> **Input**:
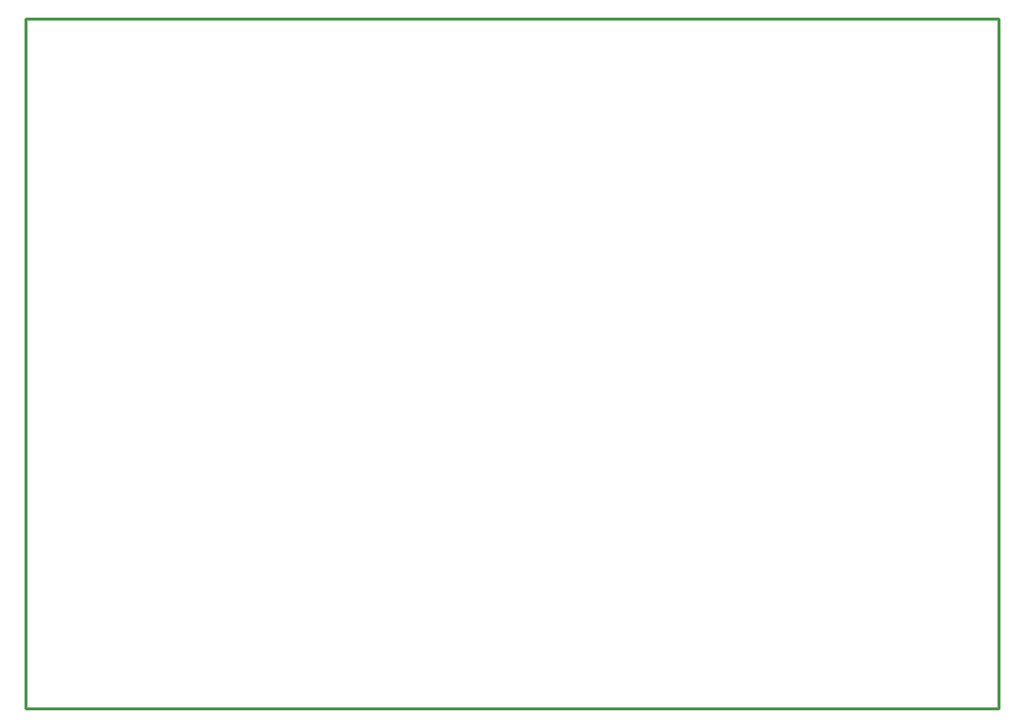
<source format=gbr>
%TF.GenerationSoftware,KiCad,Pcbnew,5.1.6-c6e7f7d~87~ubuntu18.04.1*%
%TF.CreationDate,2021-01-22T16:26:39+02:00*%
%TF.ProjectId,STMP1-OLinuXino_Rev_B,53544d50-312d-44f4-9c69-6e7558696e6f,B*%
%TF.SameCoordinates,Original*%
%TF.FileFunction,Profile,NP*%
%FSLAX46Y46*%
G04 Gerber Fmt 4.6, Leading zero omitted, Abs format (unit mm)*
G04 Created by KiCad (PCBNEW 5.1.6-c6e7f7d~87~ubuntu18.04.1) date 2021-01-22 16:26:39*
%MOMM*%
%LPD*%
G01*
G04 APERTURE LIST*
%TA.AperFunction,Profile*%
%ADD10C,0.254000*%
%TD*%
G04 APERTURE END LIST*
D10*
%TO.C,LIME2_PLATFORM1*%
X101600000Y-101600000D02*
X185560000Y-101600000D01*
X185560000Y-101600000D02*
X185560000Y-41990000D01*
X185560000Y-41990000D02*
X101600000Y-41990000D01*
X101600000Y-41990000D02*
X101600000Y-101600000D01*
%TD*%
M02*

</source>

==

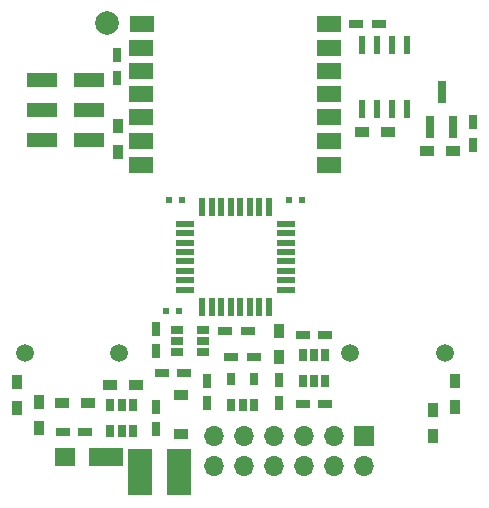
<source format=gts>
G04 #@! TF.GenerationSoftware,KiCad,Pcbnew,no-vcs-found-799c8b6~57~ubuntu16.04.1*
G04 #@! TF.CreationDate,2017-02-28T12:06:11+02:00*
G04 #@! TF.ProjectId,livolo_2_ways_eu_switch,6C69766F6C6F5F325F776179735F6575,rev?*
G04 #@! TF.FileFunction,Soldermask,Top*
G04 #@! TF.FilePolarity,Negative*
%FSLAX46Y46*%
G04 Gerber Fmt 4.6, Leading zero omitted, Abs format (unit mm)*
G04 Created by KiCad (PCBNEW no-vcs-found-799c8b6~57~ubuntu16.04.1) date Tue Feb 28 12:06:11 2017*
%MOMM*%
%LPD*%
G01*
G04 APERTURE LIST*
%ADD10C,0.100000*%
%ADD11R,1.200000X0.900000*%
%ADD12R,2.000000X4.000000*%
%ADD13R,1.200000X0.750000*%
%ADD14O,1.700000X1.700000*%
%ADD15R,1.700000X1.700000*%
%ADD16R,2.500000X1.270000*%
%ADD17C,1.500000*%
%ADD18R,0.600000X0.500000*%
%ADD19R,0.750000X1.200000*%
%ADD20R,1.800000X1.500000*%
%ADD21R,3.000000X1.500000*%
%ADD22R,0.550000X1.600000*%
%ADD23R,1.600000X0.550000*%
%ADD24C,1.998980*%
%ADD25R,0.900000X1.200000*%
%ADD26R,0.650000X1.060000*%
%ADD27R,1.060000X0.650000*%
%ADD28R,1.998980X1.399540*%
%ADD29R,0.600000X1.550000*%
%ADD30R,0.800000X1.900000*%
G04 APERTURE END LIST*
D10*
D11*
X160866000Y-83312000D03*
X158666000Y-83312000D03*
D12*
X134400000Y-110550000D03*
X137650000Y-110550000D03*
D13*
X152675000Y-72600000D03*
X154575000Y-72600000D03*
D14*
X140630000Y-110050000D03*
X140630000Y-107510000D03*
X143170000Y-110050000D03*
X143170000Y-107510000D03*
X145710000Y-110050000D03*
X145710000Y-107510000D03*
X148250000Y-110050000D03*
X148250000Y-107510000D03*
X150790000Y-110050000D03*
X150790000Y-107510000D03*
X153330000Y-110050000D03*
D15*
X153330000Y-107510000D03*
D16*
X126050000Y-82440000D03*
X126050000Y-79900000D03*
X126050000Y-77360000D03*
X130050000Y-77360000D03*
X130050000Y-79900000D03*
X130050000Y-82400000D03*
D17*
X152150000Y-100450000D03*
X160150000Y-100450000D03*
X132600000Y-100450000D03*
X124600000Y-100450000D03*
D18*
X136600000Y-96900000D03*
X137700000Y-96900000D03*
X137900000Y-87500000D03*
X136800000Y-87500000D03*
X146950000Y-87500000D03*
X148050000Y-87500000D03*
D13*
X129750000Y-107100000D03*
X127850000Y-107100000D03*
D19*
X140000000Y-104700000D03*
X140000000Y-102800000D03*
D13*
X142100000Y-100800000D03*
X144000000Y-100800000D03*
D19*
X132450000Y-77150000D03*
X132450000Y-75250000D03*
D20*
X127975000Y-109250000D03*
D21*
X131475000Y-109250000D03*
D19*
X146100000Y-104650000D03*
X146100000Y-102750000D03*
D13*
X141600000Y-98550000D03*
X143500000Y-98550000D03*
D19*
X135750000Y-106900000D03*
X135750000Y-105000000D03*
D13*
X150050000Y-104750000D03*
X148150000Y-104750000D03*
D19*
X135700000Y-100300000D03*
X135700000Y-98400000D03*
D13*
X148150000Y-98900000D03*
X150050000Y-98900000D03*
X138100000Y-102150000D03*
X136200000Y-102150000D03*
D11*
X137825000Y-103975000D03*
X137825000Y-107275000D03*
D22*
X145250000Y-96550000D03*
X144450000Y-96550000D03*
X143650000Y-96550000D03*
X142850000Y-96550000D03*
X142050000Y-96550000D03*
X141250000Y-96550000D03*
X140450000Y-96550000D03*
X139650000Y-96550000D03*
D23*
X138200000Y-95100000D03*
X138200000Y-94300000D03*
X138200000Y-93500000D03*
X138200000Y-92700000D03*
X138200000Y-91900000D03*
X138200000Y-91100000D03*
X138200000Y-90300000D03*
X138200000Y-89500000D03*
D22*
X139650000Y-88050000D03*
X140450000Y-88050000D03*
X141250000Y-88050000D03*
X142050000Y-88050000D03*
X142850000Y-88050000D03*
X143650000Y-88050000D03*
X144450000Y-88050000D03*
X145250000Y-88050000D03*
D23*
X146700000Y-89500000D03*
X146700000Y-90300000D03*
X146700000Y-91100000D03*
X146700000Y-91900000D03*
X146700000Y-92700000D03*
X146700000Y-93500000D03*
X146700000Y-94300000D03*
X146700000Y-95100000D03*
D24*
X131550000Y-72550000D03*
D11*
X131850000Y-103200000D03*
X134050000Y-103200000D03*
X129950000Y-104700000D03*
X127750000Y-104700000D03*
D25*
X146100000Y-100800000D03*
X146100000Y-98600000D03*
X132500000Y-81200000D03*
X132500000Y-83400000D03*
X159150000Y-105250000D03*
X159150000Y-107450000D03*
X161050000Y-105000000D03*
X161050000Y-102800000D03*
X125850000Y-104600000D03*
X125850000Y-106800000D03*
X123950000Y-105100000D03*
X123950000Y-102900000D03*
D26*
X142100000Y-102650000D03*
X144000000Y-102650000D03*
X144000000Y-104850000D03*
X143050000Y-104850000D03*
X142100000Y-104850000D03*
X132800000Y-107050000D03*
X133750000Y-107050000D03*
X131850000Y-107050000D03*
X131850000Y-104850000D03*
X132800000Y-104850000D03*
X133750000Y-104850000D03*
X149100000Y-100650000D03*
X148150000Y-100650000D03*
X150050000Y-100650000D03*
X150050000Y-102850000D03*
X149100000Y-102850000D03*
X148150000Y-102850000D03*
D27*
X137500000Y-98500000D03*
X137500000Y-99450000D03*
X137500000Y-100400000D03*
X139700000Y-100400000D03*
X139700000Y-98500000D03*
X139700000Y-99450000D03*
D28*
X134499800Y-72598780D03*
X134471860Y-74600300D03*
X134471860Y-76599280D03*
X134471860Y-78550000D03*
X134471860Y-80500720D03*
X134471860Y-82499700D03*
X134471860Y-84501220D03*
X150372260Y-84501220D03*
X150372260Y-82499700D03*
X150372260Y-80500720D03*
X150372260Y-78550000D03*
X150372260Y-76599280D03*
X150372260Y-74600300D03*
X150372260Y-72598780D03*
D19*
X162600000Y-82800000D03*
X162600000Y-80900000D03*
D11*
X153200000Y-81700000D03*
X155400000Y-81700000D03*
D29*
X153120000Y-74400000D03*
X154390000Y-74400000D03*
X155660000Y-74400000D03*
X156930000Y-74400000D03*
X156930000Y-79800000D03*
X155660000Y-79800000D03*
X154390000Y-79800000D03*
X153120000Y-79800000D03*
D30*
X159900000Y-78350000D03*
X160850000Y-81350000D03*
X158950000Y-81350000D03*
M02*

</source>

==

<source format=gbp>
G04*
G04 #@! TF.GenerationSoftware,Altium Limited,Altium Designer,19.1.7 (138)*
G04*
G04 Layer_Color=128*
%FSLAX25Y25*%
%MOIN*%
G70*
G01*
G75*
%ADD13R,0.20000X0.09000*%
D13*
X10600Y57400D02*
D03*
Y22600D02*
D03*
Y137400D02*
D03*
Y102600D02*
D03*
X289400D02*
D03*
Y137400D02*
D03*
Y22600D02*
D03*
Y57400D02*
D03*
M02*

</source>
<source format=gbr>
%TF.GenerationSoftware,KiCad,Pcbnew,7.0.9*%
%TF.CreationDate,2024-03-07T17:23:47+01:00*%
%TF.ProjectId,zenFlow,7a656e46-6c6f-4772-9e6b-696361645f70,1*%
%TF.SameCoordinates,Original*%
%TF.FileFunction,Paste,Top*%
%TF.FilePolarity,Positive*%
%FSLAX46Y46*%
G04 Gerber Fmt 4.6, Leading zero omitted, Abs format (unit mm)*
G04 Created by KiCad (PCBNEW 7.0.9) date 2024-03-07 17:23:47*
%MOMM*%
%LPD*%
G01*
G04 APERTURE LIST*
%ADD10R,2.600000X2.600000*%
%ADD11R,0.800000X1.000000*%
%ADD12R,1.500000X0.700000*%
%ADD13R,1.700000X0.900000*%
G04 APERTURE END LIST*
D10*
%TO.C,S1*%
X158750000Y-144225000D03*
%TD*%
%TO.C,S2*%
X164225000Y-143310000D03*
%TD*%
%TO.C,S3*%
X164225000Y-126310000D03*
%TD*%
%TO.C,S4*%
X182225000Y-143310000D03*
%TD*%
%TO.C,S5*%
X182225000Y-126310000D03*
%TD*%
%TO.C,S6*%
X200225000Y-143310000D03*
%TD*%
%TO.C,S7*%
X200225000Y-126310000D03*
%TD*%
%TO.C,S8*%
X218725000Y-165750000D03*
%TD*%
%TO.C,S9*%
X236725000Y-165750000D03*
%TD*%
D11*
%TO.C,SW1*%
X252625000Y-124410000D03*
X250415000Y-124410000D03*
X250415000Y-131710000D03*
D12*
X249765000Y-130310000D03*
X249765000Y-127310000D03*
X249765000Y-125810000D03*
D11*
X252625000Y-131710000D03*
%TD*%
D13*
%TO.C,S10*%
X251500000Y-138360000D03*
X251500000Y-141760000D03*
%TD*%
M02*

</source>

> **Exercise goal**: Write out, from the lines above, only those from the line with "X161050000Y-102800000D03*" to the line with "X150050000Y-102850000D03*", exactly as given, including the first and the last.

> **Result below**:
X161050000Y-102800000D03*
X125850000Y-104600000D03*
X125850000Y-106800000D03*
X123950000Y-105100000D03*
X123950000Y-102900000D03*
D26*
X142100000Y-102650000D03*
X144000000Y-102650000D03*
X144000000Y-104850000D03*
X143050000Y-104850000D03*
X142100000Y-104850000D03*
X132800000Y-107050000D03*
X133750000Y-107050000D03*
X131850000Y-107050000D03*
X131850000Y-104850000D03*
X132800000Y-104850000D03*
X133750000Y-104850000D03*
X149100000Y-100650000D03*
X148150000Y-100650000D03*
X150050000Y-100650000D03*
X150050000Y-102850000D03*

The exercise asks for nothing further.